There is an adventurer's appeal when two free thinkers just pick up mid-stream and let the river carry them. Without label or structure constraint, life-preservers and the chronic happenstance which bars so many back from reaching beyond themselves, music emerges shaded by emotional time, humor, awareness, and mutual respect for each other's untapped potential. 

So we have Conjure, a meeting of the minds of eighty-four year old vibraphonist/pianist Karl Berger (from the free school of Ornette Coleman, Don Cherry, John McLaughlin) and sixty-ish violinist/composer Jason Kao Hwang excavating and illuminating the shadows, corners, and recesses of the muse. Sparse yet harmonically rich with particle melodies which shimmer in and out of mid-air existence, the duo form restless, hypnotic, and meditative moments which coalesce into a totally immersive whole. On "Prophecy" Hwang's elongated lines massage Berger's increasingly sharp, jutting passages. Berger leads "Silhouettes," his sense of miniature begging Hwang to tell the longer tale.

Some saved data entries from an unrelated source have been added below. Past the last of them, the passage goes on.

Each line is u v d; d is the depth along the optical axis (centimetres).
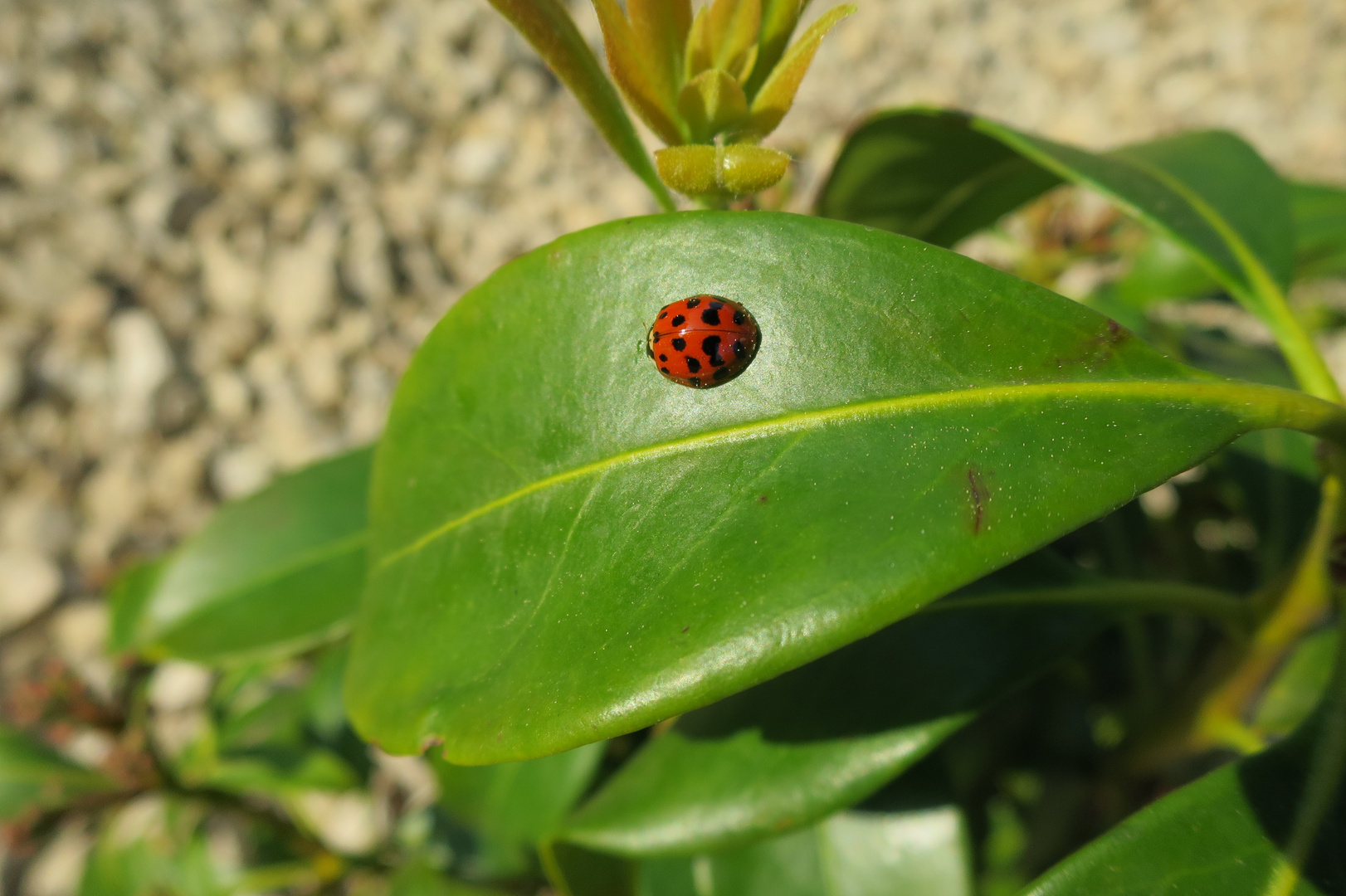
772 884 12
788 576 8
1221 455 14
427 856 18
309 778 18
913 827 12
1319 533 10
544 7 9
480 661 9
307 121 46
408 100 47
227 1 47
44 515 38
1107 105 47
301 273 42
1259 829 9
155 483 39
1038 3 50
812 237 9
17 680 34
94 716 18
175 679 35
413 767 32
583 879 12
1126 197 11
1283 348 11
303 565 15
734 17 9
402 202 45
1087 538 16
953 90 47
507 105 48
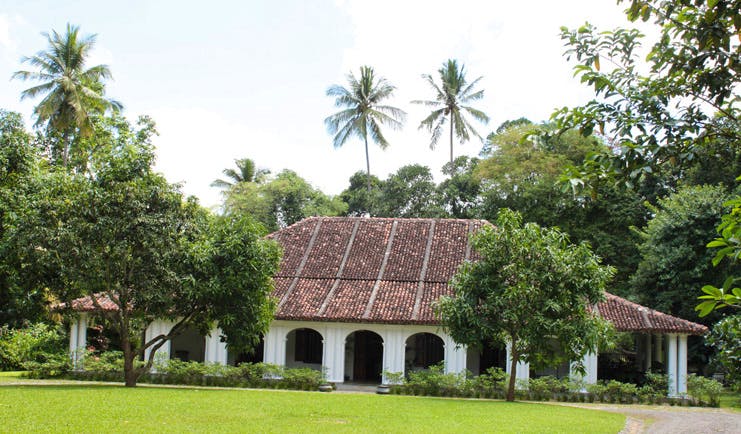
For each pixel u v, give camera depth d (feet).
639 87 21.16
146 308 69.26
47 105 117.80
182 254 66.90
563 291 66.59
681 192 107.14
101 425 39.50
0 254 66.74
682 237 101.40
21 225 63.31
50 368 88.48
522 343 70.64
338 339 93.50
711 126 20.03
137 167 65.87
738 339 22.45
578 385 84.02
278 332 94.63
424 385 83.56
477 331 68.13
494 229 70.69
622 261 137.28
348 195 193.26
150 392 63.31
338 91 172.96
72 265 63.93
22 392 57.57
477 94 173.17
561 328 65.77
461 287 69.21
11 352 97.30
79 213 64.08
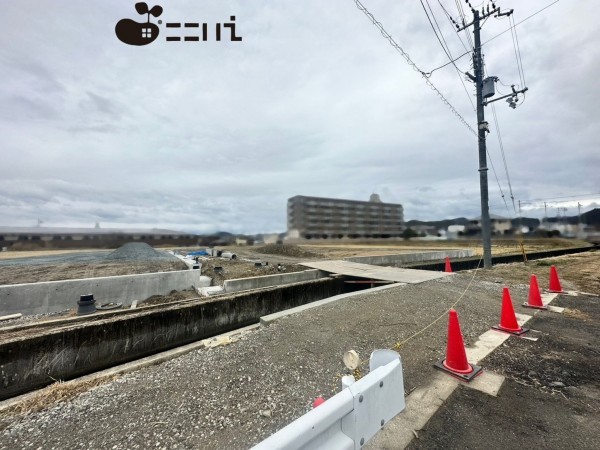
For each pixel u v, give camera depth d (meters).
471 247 26.50
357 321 5.17
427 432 2.28
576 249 27.08
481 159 11.86
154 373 3.68
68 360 5.98
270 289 9.84
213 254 25.31
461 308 5.83
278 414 2.65
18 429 2.71
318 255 21.81
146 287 11.25
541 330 4.58
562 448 2.09
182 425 2.55
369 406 1.61
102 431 2.55
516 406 2.62
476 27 11.78
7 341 5.46
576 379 3.10
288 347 4.18
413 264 15.91
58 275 13.10
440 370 3.32
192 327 7.80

To which Hwang grandly obliges. 
  

Other vapor-like free radicals include "Beyond Reach," "Vanishing Roots," (Hwang's viola pizzicato falling like warm rain) and Conjure's longest track, the slow, modulated curve of "Water Finds Water." It's all about head-space, air-space, and the space between two like-minders in mid-stream, the stream opening to the river and the river to the ocean without restraint, the new morning sky meeting the music, hovering.